Tout en dialoguant, nous étions arrivés à la porte de la rue.

M. Jousselin continuait de crier ; la populace s’amassait.

Je revins sur mes pas.

— Ah ! taisons-nous un peu, monsieur l’entreposeur, lui dis-je en empoignant solidement le manche de la hache.

— Au meurtre ! à l’assassin ! hurla-t-il de plus belle.

Et, me fermant la porte au nez, il la verrouilla en dedans.

Je ne voulais pas m’amuser à enfoncer la porte de M. l’entreposeur.

— Allons, allons, dis-je à M. Quinette, l’ennemi quitte la place ; en route !

Et je me mis à courir, la hache à la main, du côté de l’église Saint-Jean.

Je n’avais pas fait cent pas, que je reconnus la voix de M. Jousselin, dont les malédictions m’arrivaient à travers l’espace.

Il était à sa fenêtre, et essayait d’ameuter la population contre moi.

M. Quinette avait prudemment disparu.

Je ne l’ai revu qu’en 1851, à Bruxelles. — Si, à Soissons, je trouvai qu’il était parti trop tôt, en revanche, à Bruxelles, il me sembla qu’il restait trop tard, quand, après le 2 décembre, il attendit qu’on lui envoyât sa démission d’ambassadeur de la République…

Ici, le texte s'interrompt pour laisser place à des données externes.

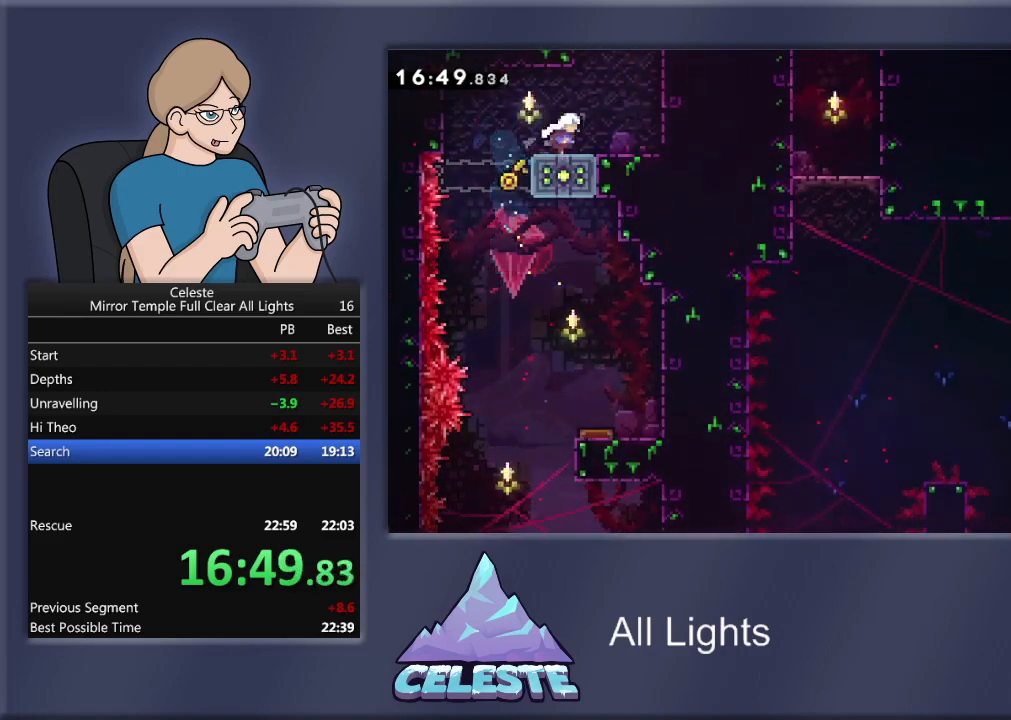
{"buttons": ["SQUARE", "R1", "DPAD_UP"], "events": [[167, "CROSS", "down"], [167, "DPAD_UP", "down"], [200, "DPAD_RIGHT", "up"], [267, "CROSS", "up"], [334, "SQUARE", "down"]]}
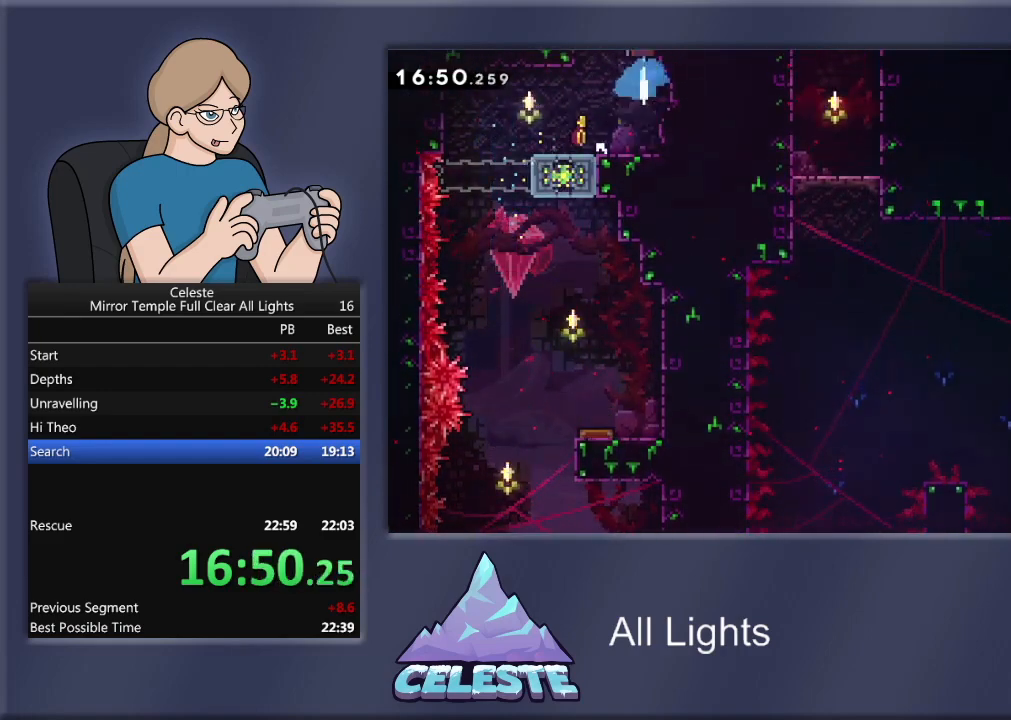
{"buttons": ["R1", "DPAD_UP"], "events": [[33, "SQUARE", "up"]]}
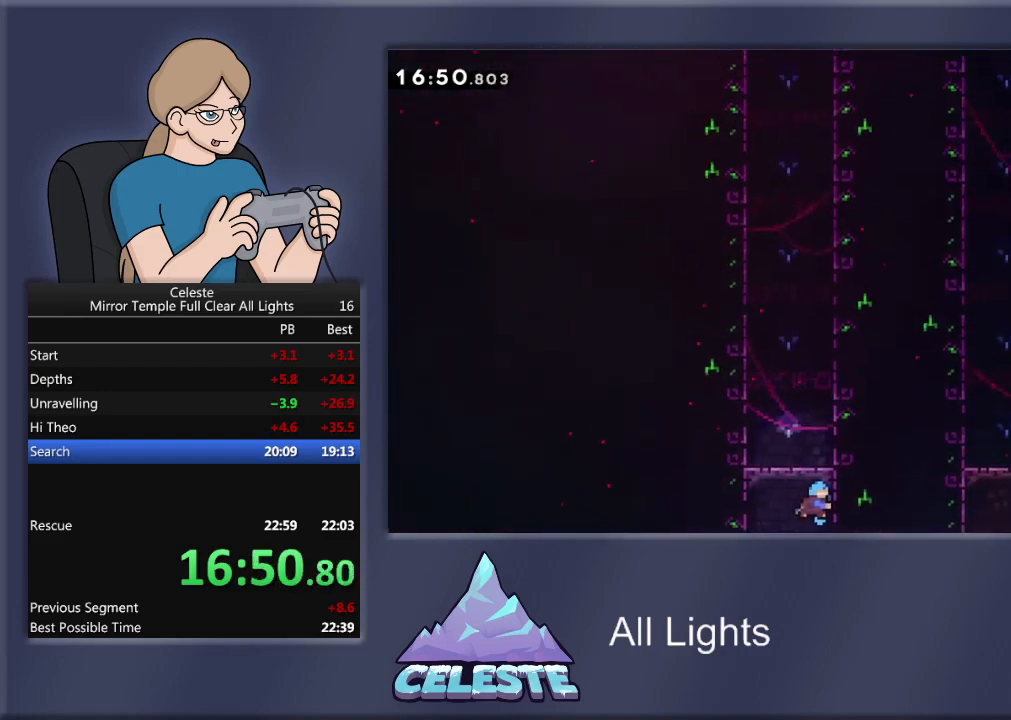
{"buttons": ["R1", "DPAD_UP"], "events": [[334, "DPAD_RIGHT", "down"], [367, "SQUARE", "down"], [467, "DPAD_RIGHT", "up"], [501, "SQUARE", "up"]]}
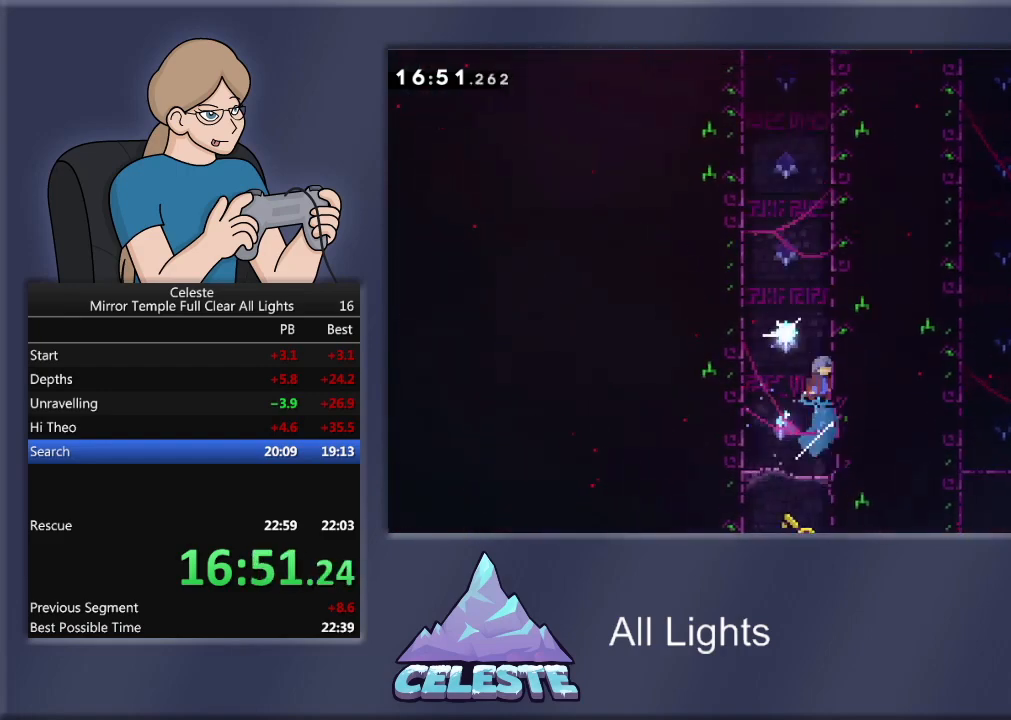
{"buttons": ["CROSS", "R1", "DPAD_UP", "DPAD_LEFT"], "events": [[66, "CROSS", "down"], [200, "DPAD_LEFT", "down"], [333, "CROSS", "up"], [433, "CROSS", "down"]]}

Je ne m’inquiétai ni des cris de l’entreposeur, ni de l’attitude hostile de la population ; je continuai mon chemin vers la poudrière.

Cette fois, Bard était à son poste.

— Eh bien, me demanda le lieutenant-colonel d’Orcourt, avez-vous l’autorisation de M. Jousselin ?

— Non, répondis-je ; mais j’ai la clef de la poudrière !

Et je montrai la hache.

En ce moment, Hutin arriva.

— Eh bien, lui dis-je, votre docteur Missa, qu’a-t-il fait ?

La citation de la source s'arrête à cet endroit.